*** Opening DATA FOR THE TASK ***
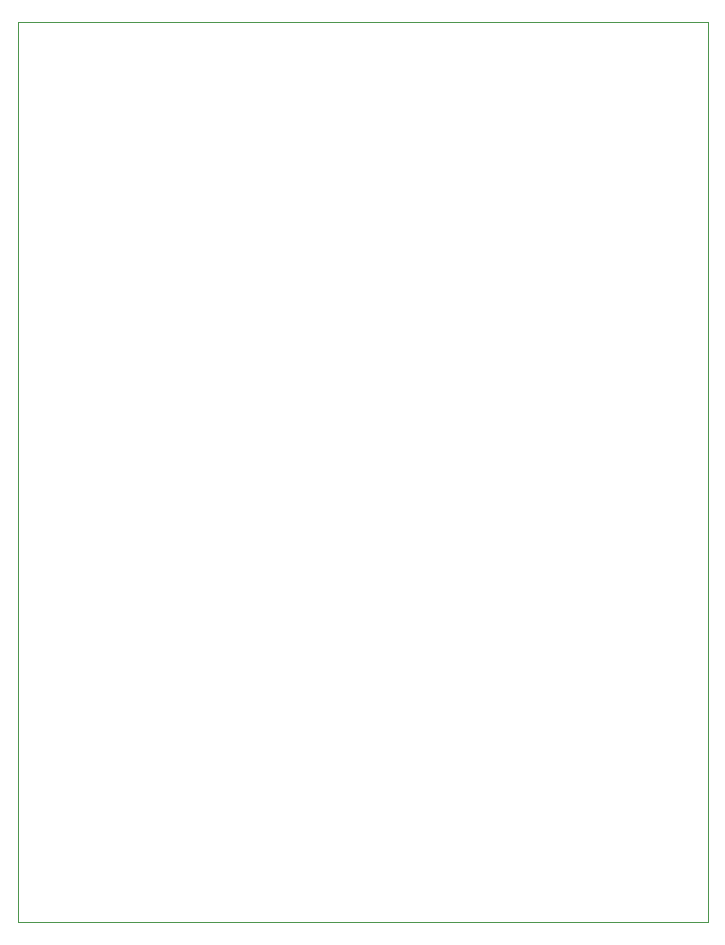
<source format=gm1>
G04 #@! TF.GenerationSoftware,KiCad,Pcbnew,(5.1.6)-1*
G04 #@! TF.CreationDate,2022-11-16T12:34:37-06:00*
G04 #@! TF.ProjectId,adc2o2,61646332-6f32-42e6-9b69-6361645f7063,rev?*
G04 #@! TF.SameCoordinates,Original*
G04 #@! TF.FileFunction,Profile,NP*
%FSLAX46Y46*%
G04 Gerber Fmt 4.6, Leading zero omitted, Abs format (unit mm)*
G04 Created by KiCad (PCBNEW (5.1.6)-1) date 2022-11-16 12:34:37*
%MOMM*%
%LPD*%
G01*
G04 APERTURE LIST*
G04 #@! TA.AperFunction,Profile*
%ADD10C,0.050000*%
G04 #@! TD*
G04 APERTURE END LIST*
D10*
X62230000Y-107950000D02*
X62230000Y-184150000D01*
X120650000Y-107950000D02*
X62230000Y-107950000D01*
X120650000Y-184150000D02*
X120650000Y-107950000D01*
X62230000Y-184150000D02*
X120650000Y-184150000D01*
M02*

</source>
*** Closing DATA FOR THE TASK ***
BRIEF =
Your output must match the records word for word, apart from the images, which are left out.

RESPONSE TO THIS EXERCISE =
<source format=gm1>
G04 #@! TF.GenerationSoftware,KiCad,Pcbnew,(5.1.6)-1*
G04 #@! TF.CreationDate,2022-11-16T12:34:37-06:00*
G04 #@! TF.ProjectId,adc2o2,61646332-6f32-42e6-9b69-6361645f7063,rev?*
G04 #@! TF.SameCoordinates,Original*
G04 #@! TF.FileFunction,Profile,NP*
%FSLAX46Y46*%
G04 Gerber Fmt 4.6, Leading zero omitted, Abs format (unit mm)*
G04 Created by KiCad (PCBNEW (5.1.6)-1) date 2022-11-16 12:34:37*
%MOMM*%
%LPD*%
G01*
G04 APERTURE LIST*
G04 #@! TA.AperFunction,Profile*
%ADD10C,0.050000*%
G04 #@! TD*
G04 APERTURE END LIST*
D10*
X62230000Y-107950000D02*
X62230000Y-184150000D01*
X120650000Y-107950000D02*
X62230000Y-107950000D01*
X120650000Y-184150000D02*
X120650000Y-107950000D01*
X62230000Y-184150000D02*
X120650000Y-184150000D01*
M02*

</source>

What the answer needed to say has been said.